Payroll Services Alliance 20th Feb 2018

From 25th May 2018, General Data Regulation Protection (GDPR) laws will take force, with the aim of refining data privacy rights of EU citizens. With the deadline now just over three months away, this is naturally forcing businesses worldwide to think about the way they organise and process data.

According to the regulation, employers should not retain personal employee data for a period longer than is necessary for its purpose; and while the idea of simply getting rid of unnecessary data seems simple, this process has the potential to be challenging in practice. HR and payroll teams must ensure that the huge volumes of employee and customer data stored in their systems is GDPR compliant at all times.

Stricter storage limitation

To give some context, GDPR will introduce laws that will make the storage limitation principle considerably stricter. Soon, it will be illegal for data processing to be excessive in relation to the purpose of acquiring such information.

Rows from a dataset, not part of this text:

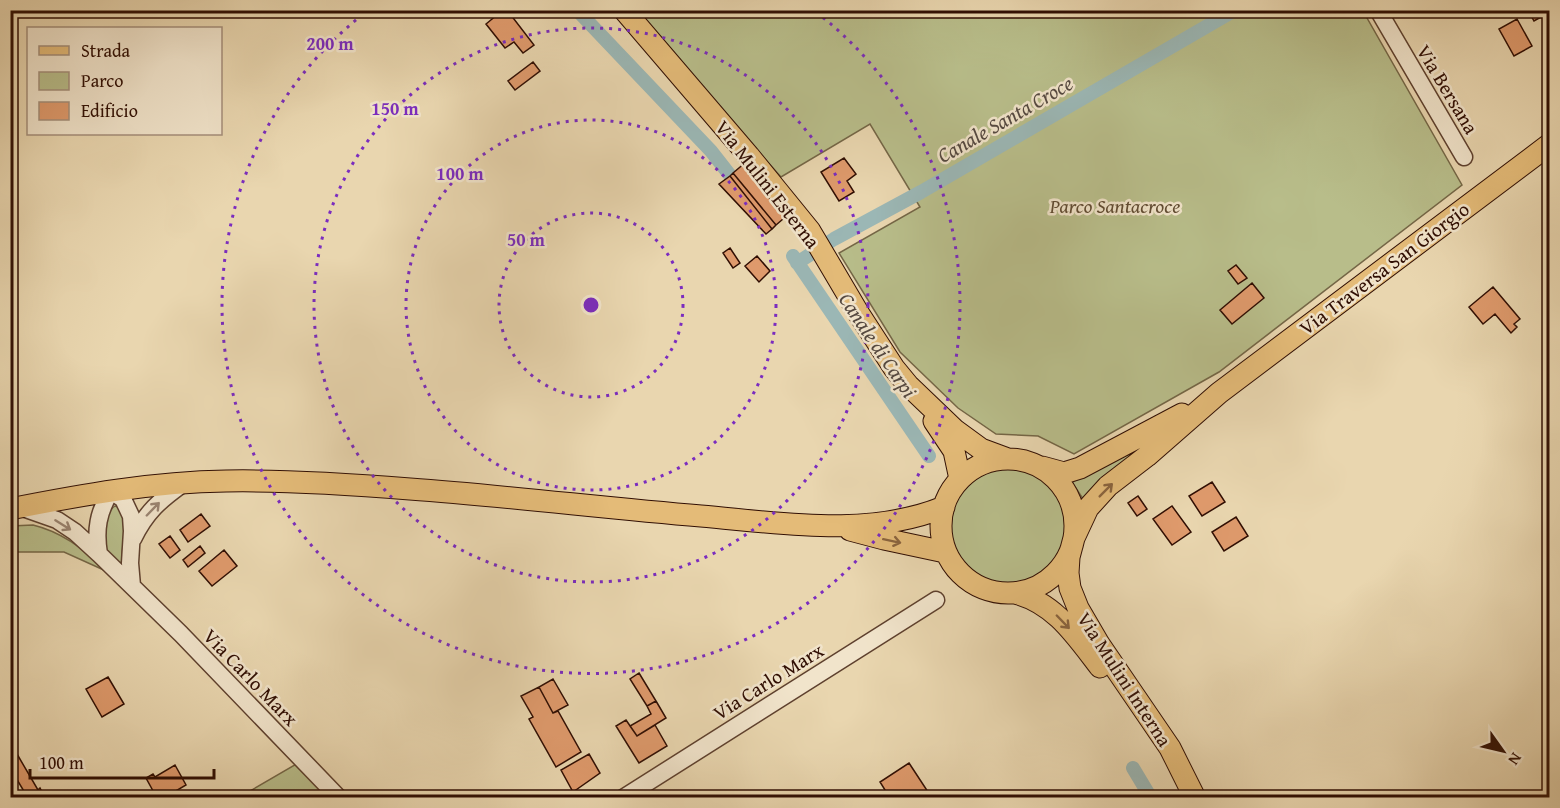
<svg xmlns="http://www.w3.org/2000/svg" width="1560" height="808" font-family="'Gentium Book Plus',serif">
	<rect width="100%" height="100%" fill="#e9d6af"/>
	<filter id="stains"><feTurbulence type="fractalNoise" baseFrequency=".00333" numOctaves="4"/><feColorMatrix values="0 0 0 0 .2 0 0 0 0 .09 0 0 0 0 .02 0 0 0 .5 -.17"/></filter>
	<radialGradient id="worn" r=".72"><stop offset=".6" stop-color="#630" stop-opacity="0"/><stop offset="1" stop-color="#630" stop-opacity=".3"/></radialGradient>
	<path fill="#b8bd8a" stroke="#746646" stroke-width="1.5" d="M634,11H1363L1462,185L1219,372L1074,454L1038,436L996,434L958,408L900,352L839,253L920,207L870,124L781,177Z
		M1132,452L1135,454L1083,499L1072,482Z
		M951 526a57 57 0 1 1 114 0a57 57 0 1 1-114 0Z
		M115,506L118,507L126,520L122,553L126,573C109,555 98,549 106,523C108,515 109,510 115,506Z
		M33,525C62,532 85,549 106,571L64,552H11V526Z
		M305,759L342,798H238Z"/>
	<g fill="none" stroke-linecap="round" stroke-linejoin="round">
		<path stroke="#9bb7b5" stroke-width="14" d="M577,10L711,151L729,174
			M793,256L929,456
			M797,263L834,239L921,192L1235,10
			M1133,768L1151,798"/>
	</g>
	<path fill="#df9a6c" stroke="#300e03" stroke-width="1.5" d="M503,10H507L534,45L523,53L514,42L505,48L486,24Z
		M1532,10H1550V12L1534,21L1529,12Z
		M1517,19L1532,46L1514,56L1499,29Z
		M533,62L540,71L515,90L508,81Z
		M844,158L856,174L847,181L854,192L839,201L821,172Z
		M746,162L790,213L776,225L733,173Z
		M733,173L776,225L772,229L730,176Z
		M730,176L772,229L766,234L719,184Z
		M730,248L740,263L733,268L723,253Z
		M757,256L770,271L759,282L745,266Z
		M1236,265L1247,278L1238,284L1228,271Z
		M1252,283L1264,298L1232,324L1220,310Z
		M1493,287L1520,319L1514,324L1517,327L1511,333L1495,314L1483,324L1469,307Z
		M1212,482L1225,502L1202,516L1189,496Z
		M1138,496L1147,509L1137,516L1128,503Z
		M1172,506L1191,532L1172,545L1153,519Z
		M201,514L210,526L188,542L180,530Z
		M1236,517L1248,536L1224,551L1212,532Z
		M170,536L180,550L170,558L159,544Z
		M200,546L205,553L188,567L183,560Z
		M224,550L237,566L212,586L199,571Z
		M639,673L656,701L647,706L630,679Z
		M108,677L124,704L102,717L86,689Z
		M553,679L568,705L553,713L539,687Z
		M539,687L553,713L558,711L581,752L556,767L529,719L533,717L521,696Z
		M656,701L666,718L637,736L630,726L651,714L647,706Z
		M626,720L637,736L655,725L667,746L639,763L616,726Z
		M17,754L38,790L40,788L45,798H28L10,768V758Z
		M589,754L600,773L573,792L561,770Z
		M909,763L932,798H890L880,782Z
		M175,765L186,785L164,798H157L146,778L153,774L155,777Z"/>
	<g fill="none" stroke-linecap="round" stroke-linejoin="round">
		<g stroke="#5e402e" stroke-width="19">
			<path id="minor" d="M1378,10L1464,157
				M20,507L57,520L75,532L99,554L181,634L339,798
				M133,539C146,512 160,500 184,483
				M99,554C95,530 98,512 111,491L123,499L131,516L132,531L130,563L132,586
				M623,798L936,600"/>
		</g>
		<g stroke="#300e03" stroke-width="23">
			<path id="major" d="M624,10L749,156L810,231L859,314L894,368L908,385L955,430L981,449L1008,459
				M934,421L954,451L960,479
				M941 526a67 67 0 1 1 134 0a67 67 0 1 1-134 0Z
				M1042,467L1064,473L1080,468L1182,414
				M10,509C81,495 153,482 226,481C287,480 349,484 410,489C507,496 604,508 701,516C781,523 868,538 944,507
				M850,530L884,539L945,552
				M1015,593C1055,603 1076,636 1100,667
				M1195,798L1170,748L1099,644L1078,608L1070,588L1068,573L1069,557L1074,538L1088,508L1108,486L1147,456L1219,393L1550,144"/>
		</g>
		<use href="#minor" stroke="#f1e4cb" stroke-width="16"/>
		<use href="#major" stroke="#e4bb78" stroke-width="21"/>
	</g>
	<defs><path id="oneway-shaft" d="M-6 0H5M1.5-3L5.5 0L1.5 3" fill="none" stroke-width="1.6" stroke-linecap="round" stroke-linejoin="round" transform="scale(1.5)"/></defs>
	<g stroke="#8a643e">
		<use href="#oneway-shaft" transform="translate(1106 490) rotate(-45)"/>
		<use href="#oneway-shaft" transform="translate(892 541) rotate(12)"/>
		<use href="#oneway-shaft" transform="translate(1063 622) rotate(46)"/>
	</g>
	<g stroke="#9a8471">
		<use href="#oneway-shaft" transform="translate(153 509) rotate(-46)"/>
		<use href="#oneway-shaft" transform="translate(63 525) rotate(32)"/>
	</g>
	<g fill="none" stroke="#7b2cbf" stroke-width="3" stroke-dasharray="3 6">
		<circle cx="591" cy="305" r="92"/>
		<circle cx="591" cy="305" r="185"/>
		<circle cx="591" cy="305" r="277"/>
		<path d="M816 12A369 369 0 1 1 366 12"/>
	</g>
	<g text-anchor="middle" dominant-baseline="central" stroke-width="5" stroke-linejoin="round" paint-order="stroke">
		<g font-size="20" fill="#300e03" stroke="#f1e4cb">
			<text transform="translate(1448 89) rotate(59)">Via Bersana</text>
			<text transform="translate(768 184) rotate(52)">Via Mulini Esterna</text>
			<text transform="translate(1384 268) rotate(-37)">Via Traversa San Giorgio</text>
			<text transform="translate(251 677) rotate(46)">Via Carlo Marx</text>
			<text transform="translate(1125 679) rotate(57)">Via Mulini Interna</text>
			<text transform="translate(768 681) rotate(-32)">Via Carlo Marx</text>
		</g>
		<g font-size="20" font-style="italic" fill="#604b32" stroke="#f1e4cb">
			<text x="1115" y="205">Parco Santacroce</text>
		</g>
		<g font-size="21" font-style="italic" fill="#554941" stroke="#f1e4cb">
			<text transform="translate(1005 119) rotate(-30)">Canale Santa Croce</text>
			<text transform="translate(878 345) rotate(56)">Canale di Carpi</text>
		</g>
	</g>
	<circle cx="591" cy="305" r="9" fill="#7b2cbf" stroke="#f1e4cb" stroke-width="3"/>
	<g font-size="18" text-anchor="middle" font-weight="bold" fill="#7b2cbf" stroke="#f1e4cb" stroke-width="5" stroke-linejoin="round" paint-order="stroke">
		<text x="330" y="50">200 m</text>
		<text x="395" y="115">150 m</text>
		<text x="460" y="180">100 m</text>
		<text x="526" y="246">50 m</text>
	</g>
	<rect width="1560" height="808" fill="none" stroke="#e9d6af" stroke-width="36"/>
	<rect x="12" y="12" width="1536" height="784" fill="none" stroke="#300e03" stroke-width="3"/>
	<rect x="18" y="18" width="1524" height="772" fill="none" stroke="#300e03" stroke-width="1.5"/>
	<rect x="27" y="27" width="195" height="108" fill="#f1e4cb" stroke="#a48e7b" stroke-width="1.5"/>
	<rect x="39" y="46" width="30" height="9" fill="#e4bb78" stroke="#a48e7b" stroke-width="1.5"/>
	<text x="81" y="57" font-size="18" fill="#300e03">Strada</text>
	<rect x="39" y="72" width="30" height="18" fill="#b8bd8a" stroke="#a48e7b" stroke-width="1.5"/>
	<text x="81" y="87" font-size="18" fill="#300e03">Parco</text>
	<rect x="39" y="102" width="30" height="18" fill="#df9a6c" stroke="#a48e7b" stroke-width="1.5"/>
	<text x="81" y="117" font-size="18" fill="#300e03">Edificio</text>
	<g transform="translate(1503 751) rotate(124)" stroke="#f1e4cb" stroke-width="4.5" paint-order="stroke">
	<path d="M0-4.5L10 22L0 15L-10 22Z" fill="#300e03"/>
	<text y="-9" font-size="16" font-weight="bold" text-anchor="middle" fill="#300e03">N</text>
	</g>
	<path d="M30 769v9h184v-9" fill="none" stroke="#300e03" stroke-width="3"/>
	<text x="39" y="769" font-size="18" fill="#300e03" stroke="#f1e4cb" stroke-width="4.5" paint-order="stroke">100 m</text>
	<rect width="100%" height="100%" filter="url(#stains)"/>
	<rect width="100%" height="100%" fill="url(#worn)"/>
</svg>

Specific time limits will be set for both the processing and reviewing of data, while the handling of sensitive information should remain explicit and transparent over the company’s intranet.

Keeping a data record

The period of data retention will need to be logged in a registry, with clear categories and named data owners. And if an HR department fails to comply with this, they’re left far more exposed to the risk of sanction in the case of a breach.

Furthermore, if employees feel that their HR and payroll department is holding personal data for an excessive duration, they have the right to request the data to be erased.

But while GDPR’s new retention policies may initially evoke daunting prospects for HR and payroll managers, who are reorganising massive quantities of complex employee data, the solutions are in fact simple and are likely to ensure productive and long-term benefits for companies. First, HR managers just need to identify the challenges they’ll encounter, and how different forms of data will be affected.

GDPR compliance: an international issue

For organisations who operate across multiple countries, there is no set retention policy that crosses borders. The data retention laws for each country are different. But to avoid infringement under GDPR, companies need to take the legal differences of each country into account.

So, how do HR and payroll departments manage data across countries? While each country has different rules, the nature of these regulations are similar. Firstly, they all have minimum retention periods, and the social, fiscal, corporate and administrative laws are never too dissimilar, especially between European countries.

France, for example, has a retention period of five years, while in Germany, data for those on minimum wage lasts for two years. In Belgium employee records and social documents can be kept to up to five years, while in the UK, payroll records can be held for six years from the end of the financial year.

If HR and payroll managers create a detailed calendar or report of the deadline dates for each country, and coordinate with each country’s office manager well in advance of these deadlines, infringement is easily avoidable.

In preparation for GDPR, HR and payroll managers will need to develop almost completely new internal policies of handling exactly when they should retain or discard employee, or ex-employee, data. This system will also need to factor in documents that can be used later in legal defence cases and the data retention laws affecting international offices, if the company operates in more than one country. Ultimately, if HR and payroll managers can collaborate with other departments and employees, GDPR compliance is achievable across multiple countries.